Draft law seeks to check corruption in election campaigns

Photo/FILE
Internal Security Minister George Saitoti (left) and Mathira MP Ephraim Maina alight from Mr Maina’s helicopter in Nyeri.

What you need to know:

  • Bill seeks to bar collection of funds from organisations, foreigners, foreign states and anonymous or illegal sources

The Independent Electoral and Boundaries Commission will have sweeping powers to check runaway campaign spending in the General Election if new proposals are passed into law.

The commission has drafted a Bill which, if passed by Parliament, will commit political parties and candidates running for various positions to keep meticulous books or risk disqualification.

The commission will have the power to put an upper limit on how much candidates can spend on campaigns in a move designed to contain wealthy spendthrifts who literally buy their way to political power and edge out less-endowed candidates.

If the Bill is passed into law, those who break the rules could face jail terms of up to two years or fines of up to Sh1 million depending on the offence and the magnitude of the breach.

By the same token, those in charge of political parties will be deemed to have individually broken the law.

According to a study conducted by the Coalition for Accountable Political Financing, political parties and candidates collectively spent as much as Sh5.65 billion on the campaigns.

The study estimated that PNU, which was running incumbent whose candidate was incumbent President Kibaki, spent about Sh2.1 billion while Raila Odinga’s ODM spent Sh1.2 billion. ODM Kenya, whose candidate was Kalonzo Musyoka, spent an estimated Sh157 million.

The parties, the study found, raised their money through donations, personal contributions and nomination fees from their candidates.

Voter bribery

The report estimates that parliamentary candidates collectively spent about Sh1.4 billion, half of which was used to buy votes and bribe voters.

The study was funded by the United Nations Development Programme. It found that many parliamentary candidates financed their own campaigns, with most of their money coming from personal resources, donations from family and friends, pyramid schemes, and loans from saccos, banks, insurance companies and personal business funds.

For those in public office, additional resources came from unpaid use of the provincial administration machinery, coercion to extort money from private businesses and use of state media and state corporation advertisements to propagate partisan information.

Those in government were also found to use state premises for party meetings, involving senior public officers in presidential campaign planning.

They also used government resources to produce campaign materials and fuelled private vehicles using government funds. The Bill seek to do away with such practises by establishing spending limits and an accounting and auditing procedure.

Illegal sources

The Bill seeks to bar collection of campaign funds from organisations, foreigners, foreign states and anonymous or illegal sources.
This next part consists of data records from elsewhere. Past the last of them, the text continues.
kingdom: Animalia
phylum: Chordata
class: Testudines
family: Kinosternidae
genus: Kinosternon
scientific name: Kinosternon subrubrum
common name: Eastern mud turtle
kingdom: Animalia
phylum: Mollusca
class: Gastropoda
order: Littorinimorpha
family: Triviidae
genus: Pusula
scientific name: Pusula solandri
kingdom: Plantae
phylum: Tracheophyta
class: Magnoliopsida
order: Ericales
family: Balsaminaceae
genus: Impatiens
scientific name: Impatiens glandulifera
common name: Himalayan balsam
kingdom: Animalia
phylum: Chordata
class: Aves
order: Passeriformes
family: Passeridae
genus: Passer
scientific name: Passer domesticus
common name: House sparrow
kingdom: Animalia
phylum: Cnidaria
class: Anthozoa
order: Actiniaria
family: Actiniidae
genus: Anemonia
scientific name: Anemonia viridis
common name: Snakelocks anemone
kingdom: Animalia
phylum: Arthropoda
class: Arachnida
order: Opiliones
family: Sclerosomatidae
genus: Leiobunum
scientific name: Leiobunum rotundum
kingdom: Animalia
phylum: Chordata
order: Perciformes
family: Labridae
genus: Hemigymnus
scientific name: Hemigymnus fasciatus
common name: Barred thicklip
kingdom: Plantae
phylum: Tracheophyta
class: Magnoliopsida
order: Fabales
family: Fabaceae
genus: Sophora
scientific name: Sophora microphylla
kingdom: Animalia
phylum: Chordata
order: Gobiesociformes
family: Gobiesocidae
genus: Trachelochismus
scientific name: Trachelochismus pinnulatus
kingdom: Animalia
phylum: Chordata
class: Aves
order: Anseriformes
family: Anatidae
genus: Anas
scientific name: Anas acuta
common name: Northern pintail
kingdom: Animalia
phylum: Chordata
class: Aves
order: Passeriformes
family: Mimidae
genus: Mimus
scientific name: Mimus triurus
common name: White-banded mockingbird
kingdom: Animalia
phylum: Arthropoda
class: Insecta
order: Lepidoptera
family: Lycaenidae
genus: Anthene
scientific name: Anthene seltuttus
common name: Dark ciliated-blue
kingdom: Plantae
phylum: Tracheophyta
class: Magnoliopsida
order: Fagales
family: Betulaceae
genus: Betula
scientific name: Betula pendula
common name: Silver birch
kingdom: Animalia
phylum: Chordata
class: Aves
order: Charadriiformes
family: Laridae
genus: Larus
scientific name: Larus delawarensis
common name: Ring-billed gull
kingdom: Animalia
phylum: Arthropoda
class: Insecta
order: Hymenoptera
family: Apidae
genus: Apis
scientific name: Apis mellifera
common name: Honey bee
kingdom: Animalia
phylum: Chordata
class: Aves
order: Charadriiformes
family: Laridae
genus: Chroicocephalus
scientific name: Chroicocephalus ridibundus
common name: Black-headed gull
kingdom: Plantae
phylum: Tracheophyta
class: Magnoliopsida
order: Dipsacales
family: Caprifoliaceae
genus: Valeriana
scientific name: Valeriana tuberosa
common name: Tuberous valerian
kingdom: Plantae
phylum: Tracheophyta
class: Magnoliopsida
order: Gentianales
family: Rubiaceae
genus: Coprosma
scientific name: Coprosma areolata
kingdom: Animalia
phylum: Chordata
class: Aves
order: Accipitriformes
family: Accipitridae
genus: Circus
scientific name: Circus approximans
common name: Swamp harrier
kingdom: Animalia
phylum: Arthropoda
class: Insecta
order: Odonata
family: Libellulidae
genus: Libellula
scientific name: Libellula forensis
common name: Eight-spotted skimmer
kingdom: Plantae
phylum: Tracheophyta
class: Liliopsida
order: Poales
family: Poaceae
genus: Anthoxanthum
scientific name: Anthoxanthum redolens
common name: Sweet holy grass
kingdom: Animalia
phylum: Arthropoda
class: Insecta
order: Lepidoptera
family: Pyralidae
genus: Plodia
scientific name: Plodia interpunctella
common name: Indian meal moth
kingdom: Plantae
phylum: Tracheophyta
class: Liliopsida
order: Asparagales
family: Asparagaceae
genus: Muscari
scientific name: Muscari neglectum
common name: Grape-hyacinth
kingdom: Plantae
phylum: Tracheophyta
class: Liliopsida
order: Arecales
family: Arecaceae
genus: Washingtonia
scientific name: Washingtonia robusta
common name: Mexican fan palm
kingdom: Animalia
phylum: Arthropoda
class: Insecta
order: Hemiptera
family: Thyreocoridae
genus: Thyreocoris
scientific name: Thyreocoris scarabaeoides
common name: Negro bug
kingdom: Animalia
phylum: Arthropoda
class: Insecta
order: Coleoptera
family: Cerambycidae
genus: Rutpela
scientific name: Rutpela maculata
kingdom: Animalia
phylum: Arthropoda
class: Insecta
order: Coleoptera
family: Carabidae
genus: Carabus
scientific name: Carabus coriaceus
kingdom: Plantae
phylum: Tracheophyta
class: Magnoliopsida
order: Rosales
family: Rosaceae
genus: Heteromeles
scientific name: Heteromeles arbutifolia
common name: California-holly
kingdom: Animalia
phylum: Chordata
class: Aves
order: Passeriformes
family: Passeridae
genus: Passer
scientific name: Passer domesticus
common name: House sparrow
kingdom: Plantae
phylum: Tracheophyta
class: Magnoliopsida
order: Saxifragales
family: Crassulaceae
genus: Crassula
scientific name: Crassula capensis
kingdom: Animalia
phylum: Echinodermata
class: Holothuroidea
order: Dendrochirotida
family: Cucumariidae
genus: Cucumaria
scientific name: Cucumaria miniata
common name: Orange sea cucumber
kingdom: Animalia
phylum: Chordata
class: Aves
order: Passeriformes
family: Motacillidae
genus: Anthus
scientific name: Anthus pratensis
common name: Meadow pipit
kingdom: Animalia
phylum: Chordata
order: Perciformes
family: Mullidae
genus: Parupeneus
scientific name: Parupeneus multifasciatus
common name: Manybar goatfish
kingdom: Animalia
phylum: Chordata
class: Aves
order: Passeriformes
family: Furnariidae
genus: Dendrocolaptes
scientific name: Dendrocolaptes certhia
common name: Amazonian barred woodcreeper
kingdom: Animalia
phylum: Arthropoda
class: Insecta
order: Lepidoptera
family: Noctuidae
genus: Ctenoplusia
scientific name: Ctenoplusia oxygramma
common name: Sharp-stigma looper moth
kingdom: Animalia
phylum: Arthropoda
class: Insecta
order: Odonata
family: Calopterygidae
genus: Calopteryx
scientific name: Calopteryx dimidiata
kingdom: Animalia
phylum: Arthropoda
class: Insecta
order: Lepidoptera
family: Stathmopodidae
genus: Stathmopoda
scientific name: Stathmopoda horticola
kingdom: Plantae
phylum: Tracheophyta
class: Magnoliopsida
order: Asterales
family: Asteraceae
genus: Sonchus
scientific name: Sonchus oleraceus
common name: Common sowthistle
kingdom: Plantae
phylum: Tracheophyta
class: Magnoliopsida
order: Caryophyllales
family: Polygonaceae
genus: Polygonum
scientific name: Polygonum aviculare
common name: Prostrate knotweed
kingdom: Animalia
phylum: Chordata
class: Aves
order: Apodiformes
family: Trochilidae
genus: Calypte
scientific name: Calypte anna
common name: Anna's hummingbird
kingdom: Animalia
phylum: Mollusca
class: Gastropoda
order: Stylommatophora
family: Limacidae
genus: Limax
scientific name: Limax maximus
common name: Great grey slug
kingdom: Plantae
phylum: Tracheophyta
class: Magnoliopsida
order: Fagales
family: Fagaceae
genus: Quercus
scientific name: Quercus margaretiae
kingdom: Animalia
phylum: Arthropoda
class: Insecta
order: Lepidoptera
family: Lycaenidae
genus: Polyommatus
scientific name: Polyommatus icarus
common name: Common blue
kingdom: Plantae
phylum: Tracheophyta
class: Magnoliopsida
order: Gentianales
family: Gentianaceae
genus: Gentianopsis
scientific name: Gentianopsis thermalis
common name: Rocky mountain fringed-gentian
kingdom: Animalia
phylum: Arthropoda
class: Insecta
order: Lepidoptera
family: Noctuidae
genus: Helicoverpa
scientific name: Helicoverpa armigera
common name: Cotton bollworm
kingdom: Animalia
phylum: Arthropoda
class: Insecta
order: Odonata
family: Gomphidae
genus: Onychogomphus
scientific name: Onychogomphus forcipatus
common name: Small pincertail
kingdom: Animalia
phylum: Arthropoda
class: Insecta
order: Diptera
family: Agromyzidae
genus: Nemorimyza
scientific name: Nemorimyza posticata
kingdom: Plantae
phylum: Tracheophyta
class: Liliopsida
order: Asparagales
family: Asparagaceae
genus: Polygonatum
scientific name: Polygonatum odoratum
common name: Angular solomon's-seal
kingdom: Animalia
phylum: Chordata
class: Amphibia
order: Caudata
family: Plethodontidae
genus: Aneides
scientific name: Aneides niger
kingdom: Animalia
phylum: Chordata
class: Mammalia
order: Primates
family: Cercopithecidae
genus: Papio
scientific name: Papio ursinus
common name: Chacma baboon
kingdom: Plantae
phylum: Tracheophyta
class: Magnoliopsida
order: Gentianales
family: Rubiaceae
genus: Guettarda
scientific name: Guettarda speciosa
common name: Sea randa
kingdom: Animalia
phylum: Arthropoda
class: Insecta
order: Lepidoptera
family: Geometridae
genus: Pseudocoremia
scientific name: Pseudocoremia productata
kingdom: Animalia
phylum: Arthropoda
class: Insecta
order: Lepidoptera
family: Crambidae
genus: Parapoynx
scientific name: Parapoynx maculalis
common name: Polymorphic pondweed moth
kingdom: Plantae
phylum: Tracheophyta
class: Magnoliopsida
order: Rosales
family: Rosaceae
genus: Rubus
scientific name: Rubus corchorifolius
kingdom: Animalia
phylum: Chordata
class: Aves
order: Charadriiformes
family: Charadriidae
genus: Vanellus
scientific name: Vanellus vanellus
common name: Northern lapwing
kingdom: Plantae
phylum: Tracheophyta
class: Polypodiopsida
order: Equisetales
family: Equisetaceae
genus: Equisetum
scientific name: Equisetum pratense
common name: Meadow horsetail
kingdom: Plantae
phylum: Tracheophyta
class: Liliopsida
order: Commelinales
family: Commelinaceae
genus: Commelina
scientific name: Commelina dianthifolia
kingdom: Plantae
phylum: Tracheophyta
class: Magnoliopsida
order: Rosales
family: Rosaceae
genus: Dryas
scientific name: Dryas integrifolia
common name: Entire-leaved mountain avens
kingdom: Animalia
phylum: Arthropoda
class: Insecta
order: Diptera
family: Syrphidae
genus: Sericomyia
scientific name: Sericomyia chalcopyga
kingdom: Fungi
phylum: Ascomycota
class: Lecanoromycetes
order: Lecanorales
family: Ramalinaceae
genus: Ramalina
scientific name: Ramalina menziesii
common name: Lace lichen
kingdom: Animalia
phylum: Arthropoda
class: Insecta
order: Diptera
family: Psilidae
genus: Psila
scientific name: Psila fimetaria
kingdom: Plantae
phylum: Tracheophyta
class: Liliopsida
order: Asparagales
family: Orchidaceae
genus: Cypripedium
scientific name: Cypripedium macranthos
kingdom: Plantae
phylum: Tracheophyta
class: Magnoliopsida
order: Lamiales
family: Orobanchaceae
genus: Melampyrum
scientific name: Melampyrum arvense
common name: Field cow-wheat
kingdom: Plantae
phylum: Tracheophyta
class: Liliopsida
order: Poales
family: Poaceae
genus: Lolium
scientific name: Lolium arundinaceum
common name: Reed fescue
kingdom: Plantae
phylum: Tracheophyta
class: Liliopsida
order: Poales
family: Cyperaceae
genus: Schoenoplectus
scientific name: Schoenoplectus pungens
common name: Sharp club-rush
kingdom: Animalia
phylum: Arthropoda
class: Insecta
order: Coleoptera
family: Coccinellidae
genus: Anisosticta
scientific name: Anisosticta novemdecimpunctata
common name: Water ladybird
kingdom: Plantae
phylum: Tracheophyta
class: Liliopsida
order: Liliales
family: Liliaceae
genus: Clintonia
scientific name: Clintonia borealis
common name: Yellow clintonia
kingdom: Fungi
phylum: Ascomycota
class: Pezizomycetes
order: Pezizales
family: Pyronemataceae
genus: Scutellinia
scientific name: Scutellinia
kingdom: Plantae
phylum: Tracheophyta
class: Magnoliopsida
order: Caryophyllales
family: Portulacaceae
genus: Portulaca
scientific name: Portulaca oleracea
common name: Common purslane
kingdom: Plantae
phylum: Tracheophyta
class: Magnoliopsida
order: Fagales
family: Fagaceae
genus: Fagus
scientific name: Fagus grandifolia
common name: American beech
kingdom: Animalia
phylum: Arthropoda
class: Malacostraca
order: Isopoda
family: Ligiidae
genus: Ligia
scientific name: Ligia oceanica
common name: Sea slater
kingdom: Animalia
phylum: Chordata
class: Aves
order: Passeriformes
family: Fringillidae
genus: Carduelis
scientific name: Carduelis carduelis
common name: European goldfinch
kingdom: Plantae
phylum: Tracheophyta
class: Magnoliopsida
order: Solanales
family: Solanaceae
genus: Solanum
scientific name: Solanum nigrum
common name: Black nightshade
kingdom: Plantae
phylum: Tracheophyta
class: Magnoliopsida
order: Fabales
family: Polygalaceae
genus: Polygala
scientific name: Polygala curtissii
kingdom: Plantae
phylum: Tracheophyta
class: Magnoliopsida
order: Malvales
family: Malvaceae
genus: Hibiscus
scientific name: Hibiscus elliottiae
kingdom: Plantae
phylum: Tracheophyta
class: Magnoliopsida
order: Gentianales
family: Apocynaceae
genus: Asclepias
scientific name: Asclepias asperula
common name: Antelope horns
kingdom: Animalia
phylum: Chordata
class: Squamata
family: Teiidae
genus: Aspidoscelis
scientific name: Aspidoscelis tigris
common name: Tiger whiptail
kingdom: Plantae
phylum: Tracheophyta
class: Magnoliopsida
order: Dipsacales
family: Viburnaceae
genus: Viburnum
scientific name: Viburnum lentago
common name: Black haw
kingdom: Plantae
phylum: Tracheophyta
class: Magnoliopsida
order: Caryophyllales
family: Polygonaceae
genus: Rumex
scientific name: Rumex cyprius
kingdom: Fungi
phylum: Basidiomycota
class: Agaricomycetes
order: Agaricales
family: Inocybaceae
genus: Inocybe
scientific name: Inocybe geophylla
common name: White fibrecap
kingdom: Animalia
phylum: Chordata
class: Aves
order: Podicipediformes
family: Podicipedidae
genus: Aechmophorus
It also seeks to expressly prohibit the use of state resources for campaigning.

In setting the spending limits, the draft Bill proposes that the IEBC take into consideration the difference in the size, categories of candidates and population in the electoral constituency.

And, in what might be a reprieve for political parties and candidates, the law will allow them to conduct harambees to finance campaigns and election-related activities.

The law otherwise bars candidates from participating in harambees within eight months of an election.

The Bill proposes the establishment of a Campaign Finance Committee to be chaired by the IEBC chairman. Other members of the team would be the registrar of political parties, the controller of budget or his representative and two persons nominated by the commission.

The committee would be responsible for the supervision and administration of campaign financing and would supervise parties and candidates running under party banners or independently.

Political parties would also be required to set up internal campaign expenditure committees to monitor the spending and bookkeeping by candidates and submit reports.

Should the Bill pass, the party expenditure committees will be required to advise their candidates on the rules and regulations they need to stick by and then submit reports from these candidates to the IEBC.

Parties may have to hire accountants and use computer software to keep up with the bookkeeping and accounting required.

Should the proposals sail through Parliament, each party will also be required to establish an expenditure committee at least six months before the elections.

In addition to setting up a campaign expenditure account, each candidate will also be required to establish his or her expenditure committee who should be signatories to the account.

Should Parliament agree with the proposals, all political parties participating in the elections would also be required to submit a financial report to the IEBC within three months of the election date. which will then be transmitted to the Auditor-General.